Take a half cup or so of the enchilada sauce and spread it around the bottom of your baking pan. This will help your enchiladas from sticking to the pan after baking.
Wrap your tortillas in a kitchen towel and heat them in the microwave for 30-45 seconds. I do them in batches of five so they are not all heated at once. This way you can heat five, assemble five, then heat five more and so on. You want them warm so they are pliable and you can easily wrap your ingredients in them without breaking the tortilla. Some people might fry them in oil to achieve this but it just adds too many unneeded calories. Once you have your first five tortillas heated, take one and dip it into the sauce to coat.
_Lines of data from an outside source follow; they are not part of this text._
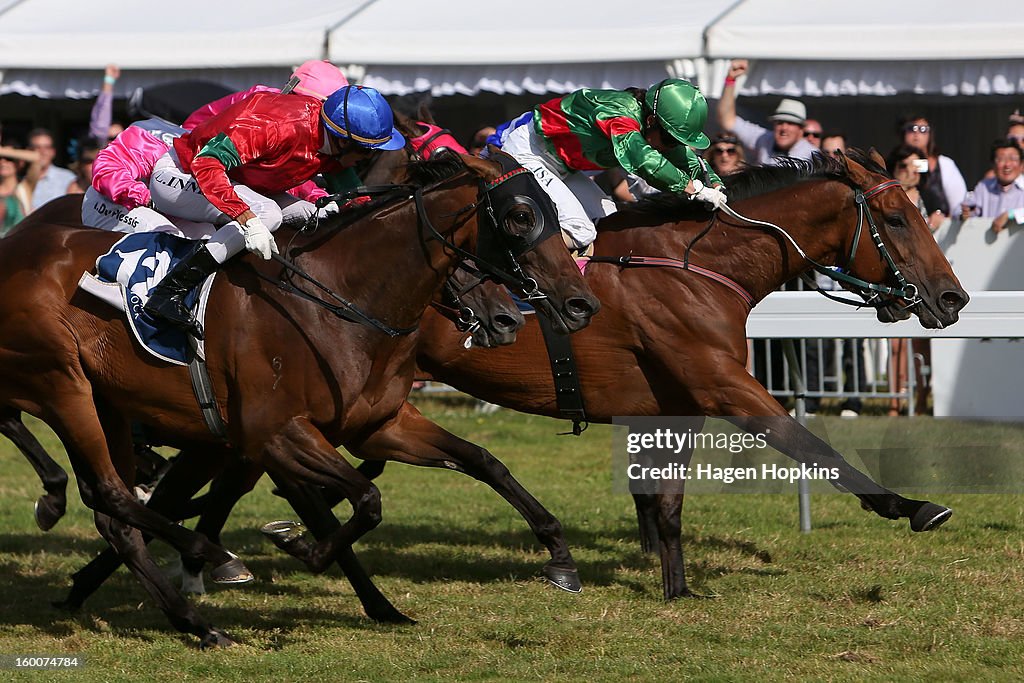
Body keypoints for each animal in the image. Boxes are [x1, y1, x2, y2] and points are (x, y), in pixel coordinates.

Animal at [0, 152, 598, 651]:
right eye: (520, 215)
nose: (579, 304)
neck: (339, 302)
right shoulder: (274, 433)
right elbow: (364, 500)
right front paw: (296, 545)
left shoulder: (377, 425)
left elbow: (482, 462)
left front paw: (559, 558)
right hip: (63, 383)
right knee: (109, 493)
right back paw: (197, 555)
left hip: (110, 404)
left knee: (116, 513)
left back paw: (197, 622)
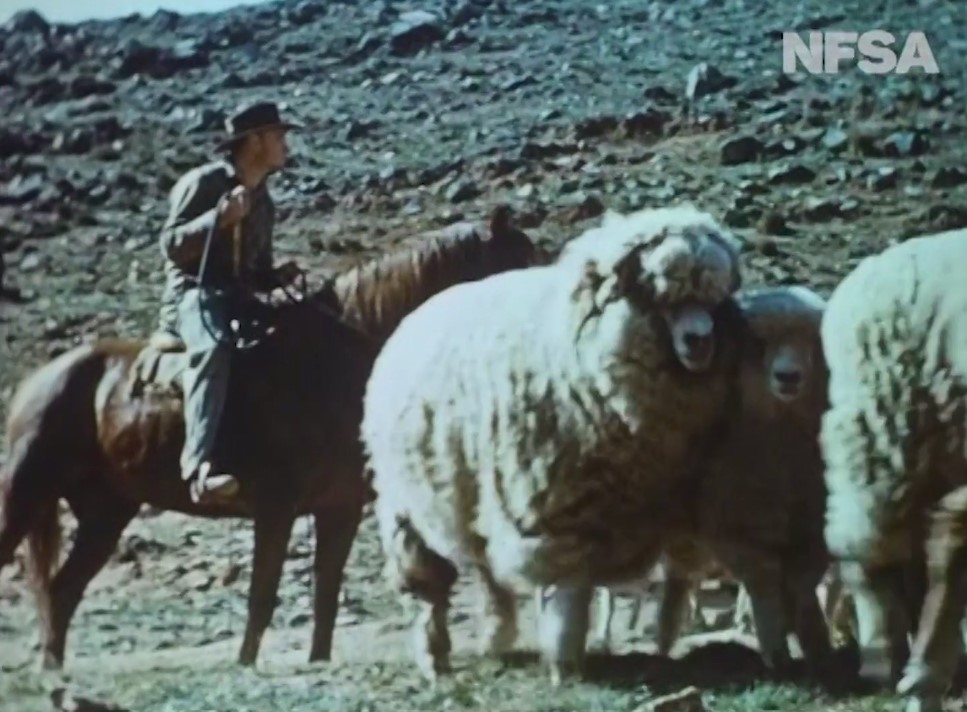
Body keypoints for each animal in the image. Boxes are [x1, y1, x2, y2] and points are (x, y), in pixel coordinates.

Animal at [361, 204, 744, 683]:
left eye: (714, 299)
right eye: (659, 296)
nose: (701, 341)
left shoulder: (683, 507)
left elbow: (677, 584)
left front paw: (666, 642)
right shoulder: (555, 515)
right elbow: (567, 596)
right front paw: (566, 665)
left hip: (473, 499)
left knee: (487, 573)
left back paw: (496, 638)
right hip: (407, 510)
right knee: (428, 587)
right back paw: (436, 655)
Then, add your filling to the center of the tortilla and roll it up. Place it into the pan and repeat this process until all the enchiladas are assembled.
Once all are assembled, spread some more of the sauce onto the top of the enchiladas to cover them a bit. Don't feel obligated to use all of the sauce. This recipe may make a bit more sauce than you actually may need or prefer. Then take the remaining cheese and sprinkle it evenly over the top of the enchiladas. Cover the pans with aluminum foil and bake at 350 for about 20 minutes.
Traditionally, enchiladas are topped with shredded lettuce. I usually put the lettuce on the plate under the enchiladas and serve them immediately before the lettuce wilts. I personally prefer Romaine or iceberg lettuce. It gives a little crunch with each bite and the contrast of the warm enchiladas to the cool lettuce is quite nice.
You can also top them with avocado, sour cream, Mexican crema, fresh diced tomatoes, etc. Me? I just like the enchiladas over the lettuce only. I don't like to smother them with too much other stuff. This way, I get the full flavor of the dish.